Chancellor Sebastian Kurz said other children would start returning to classrooms in an unspecified step-by-step process beginning on May 15.
Spain has yet to authorise a return to school, but the country's education minister says there could be teaching over the summer if it is not possible before then.
'The school year ends in June, but there will be a summer programme if health conditions allow,' Isabel Celaa said. 'A plan of school support so that children can be outdoors, exercising and learning.'
Health minister Salvador Illa said his ministry was monitoring the epidemiological situation to decide when and how to let children outside.
'We know that confinement is a challenge for [children] and their families,' he said.
Spanish children have been shut inside more completely than in other countries, because exercise is not a valid excuse to leave the house in Spain.
That rule is now being relaxed to allow children to take walks and accompany their parents on essential trips to buy food or medicine.
'This is a government that listens and next weekend I will issue an order allowing children under 14 to take walks from Sunday, April 26,' Illa told a news conference yesterday.
The health ministry will announce details on when and where children can walk in the coming days, he said.
Some schools and daycare centres have already re-opened in Denmark, despite some opposition from parents.
'I won't be sending my children off no matter what,' said Sandra Andersen, the founder of a Facebook group called 'My kid is not going to be a Guinea Pig'.

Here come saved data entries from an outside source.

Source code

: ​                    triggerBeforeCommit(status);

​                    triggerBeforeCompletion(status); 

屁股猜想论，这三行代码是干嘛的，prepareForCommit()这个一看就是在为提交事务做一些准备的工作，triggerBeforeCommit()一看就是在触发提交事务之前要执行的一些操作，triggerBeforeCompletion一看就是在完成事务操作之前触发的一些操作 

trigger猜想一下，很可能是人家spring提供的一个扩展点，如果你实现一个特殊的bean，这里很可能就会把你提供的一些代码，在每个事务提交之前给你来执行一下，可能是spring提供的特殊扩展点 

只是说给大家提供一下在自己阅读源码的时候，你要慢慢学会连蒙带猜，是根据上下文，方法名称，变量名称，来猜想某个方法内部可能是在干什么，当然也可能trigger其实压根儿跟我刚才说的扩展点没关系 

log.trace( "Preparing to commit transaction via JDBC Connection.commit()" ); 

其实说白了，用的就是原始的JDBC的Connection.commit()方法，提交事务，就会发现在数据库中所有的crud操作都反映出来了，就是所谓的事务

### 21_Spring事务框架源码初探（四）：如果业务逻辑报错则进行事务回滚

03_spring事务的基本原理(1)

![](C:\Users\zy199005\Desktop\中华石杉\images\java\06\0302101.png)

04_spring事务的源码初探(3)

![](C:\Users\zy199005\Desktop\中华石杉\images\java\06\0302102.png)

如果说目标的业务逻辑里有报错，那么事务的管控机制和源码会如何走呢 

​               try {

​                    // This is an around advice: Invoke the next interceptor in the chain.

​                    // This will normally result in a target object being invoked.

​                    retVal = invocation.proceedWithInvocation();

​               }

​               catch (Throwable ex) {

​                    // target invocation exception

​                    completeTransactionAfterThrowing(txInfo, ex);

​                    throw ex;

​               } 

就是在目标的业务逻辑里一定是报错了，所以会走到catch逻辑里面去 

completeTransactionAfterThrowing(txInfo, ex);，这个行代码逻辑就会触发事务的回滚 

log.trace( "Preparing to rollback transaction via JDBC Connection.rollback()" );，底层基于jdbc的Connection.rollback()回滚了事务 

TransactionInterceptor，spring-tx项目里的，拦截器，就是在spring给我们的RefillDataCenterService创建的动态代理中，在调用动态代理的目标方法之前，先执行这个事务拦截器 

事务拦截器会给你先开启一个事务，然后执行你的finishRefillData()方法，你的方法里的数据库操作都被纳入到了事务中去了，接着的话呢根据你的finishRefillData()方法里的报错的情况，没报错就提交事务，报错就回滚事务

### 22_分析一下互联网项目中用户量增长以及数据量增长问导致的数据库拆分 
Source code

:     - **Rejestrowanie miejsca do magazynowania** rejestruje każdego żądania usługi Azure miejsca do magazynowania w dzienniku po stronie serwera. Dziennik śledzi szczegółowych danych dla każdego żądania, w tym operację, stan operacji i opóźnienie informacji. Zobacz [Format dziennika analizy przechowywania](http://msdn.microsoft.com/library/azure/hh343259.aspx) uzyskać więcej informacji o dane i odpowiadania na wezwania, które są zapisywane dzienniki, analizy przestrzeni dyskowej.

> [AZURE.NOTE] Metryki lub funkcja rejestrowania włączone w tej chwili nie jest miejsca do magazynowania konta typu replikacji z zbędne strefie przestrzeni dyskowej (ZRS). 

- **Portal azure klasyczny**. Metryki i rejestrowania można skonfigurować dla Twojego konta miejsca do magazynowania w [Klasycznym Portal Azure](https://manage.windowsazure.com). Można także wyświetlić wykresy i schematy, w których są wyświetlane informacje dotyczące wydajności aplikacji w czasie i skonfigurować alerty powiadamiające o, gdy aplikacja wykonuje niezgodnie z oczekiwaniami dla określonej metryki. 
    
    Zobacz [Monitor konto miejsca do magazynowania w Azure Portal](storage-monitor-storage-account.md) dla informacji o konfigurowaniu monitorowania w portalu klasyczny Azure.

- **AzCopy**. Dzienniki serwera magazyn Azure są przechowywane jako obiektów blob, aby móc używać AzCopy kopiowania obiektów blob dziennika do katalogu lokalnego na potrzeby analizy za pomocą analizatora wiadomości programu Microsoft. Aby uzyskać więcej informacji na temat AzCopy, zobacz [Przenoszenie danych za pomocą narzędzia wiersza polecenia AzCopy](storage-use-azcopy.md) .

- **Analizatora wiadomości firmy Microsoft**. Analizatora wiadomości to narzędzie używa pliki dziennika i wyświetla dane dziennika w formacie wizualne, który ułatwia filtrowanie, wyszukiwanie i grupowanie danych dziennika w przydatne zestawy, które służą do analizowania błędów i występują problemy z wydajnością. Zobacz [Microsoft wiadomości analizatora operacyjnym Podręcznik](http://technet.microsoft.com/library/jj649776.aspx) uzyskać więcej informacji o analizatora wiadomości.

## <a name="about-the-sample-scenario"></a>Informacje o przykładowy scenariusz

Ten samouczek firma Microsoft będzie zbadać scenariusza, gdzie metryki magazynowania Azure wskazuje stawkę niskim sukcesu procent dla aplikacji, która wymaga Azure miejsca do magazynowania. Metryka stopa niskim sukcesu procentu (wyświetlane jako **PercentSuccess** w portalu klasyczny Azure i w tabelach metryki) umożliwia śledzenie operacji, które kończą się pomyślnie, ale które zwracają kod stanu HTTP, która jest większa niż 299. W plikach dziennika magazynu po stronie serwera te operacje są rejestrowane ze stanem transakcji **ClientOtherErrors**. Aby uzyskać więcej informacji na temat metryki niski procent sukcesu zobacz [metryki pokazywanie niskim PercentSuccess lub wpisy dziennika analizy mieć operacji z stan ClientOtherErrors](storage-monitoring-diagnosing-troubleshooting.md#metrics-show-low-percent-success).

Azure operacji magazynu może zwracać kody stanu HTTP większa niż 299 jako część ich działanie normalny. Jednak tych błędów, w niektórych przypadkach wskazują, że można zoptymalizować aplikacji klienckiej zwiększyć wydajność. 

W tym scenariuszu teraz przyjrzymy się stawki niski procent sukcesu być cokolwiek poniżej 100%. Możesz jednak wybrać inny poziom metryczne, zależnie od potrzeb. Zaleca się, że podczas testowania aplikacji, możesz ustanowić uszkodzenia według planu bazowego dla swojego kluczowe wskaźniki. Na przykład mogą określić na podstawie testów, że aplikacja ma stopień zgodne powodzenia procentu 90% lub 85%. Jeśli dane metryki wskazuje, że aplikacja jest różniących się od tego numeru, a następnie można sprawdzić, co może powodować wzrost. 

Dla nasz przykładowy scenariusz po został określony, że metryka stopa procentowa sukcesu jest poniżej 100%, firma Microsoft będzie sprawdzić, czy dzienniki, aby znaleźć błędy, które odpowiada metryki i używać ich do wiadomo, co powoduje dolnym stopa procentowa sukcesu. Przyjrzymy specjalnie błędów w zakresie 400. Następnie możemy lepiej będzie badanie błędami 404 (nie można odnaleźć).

'I think a lot of parents are thinking, why should my little child go outside first?,' said Andersen, the mother of two girls aged five and nine.
In Norway, the youngest children started returning to pre-schools on Monday a month after being sent home because of the pandemic.
After the pre-schools this week, primary schools will reopen their doors to the youngest pupils next Monday.
As in the Netherlands, authorities said they ordered the reopening because children have seemingly been less affected by Covid-19.
'Going to pre-school is safe,' education minister Guri Melby has repeated leading up to the reopening.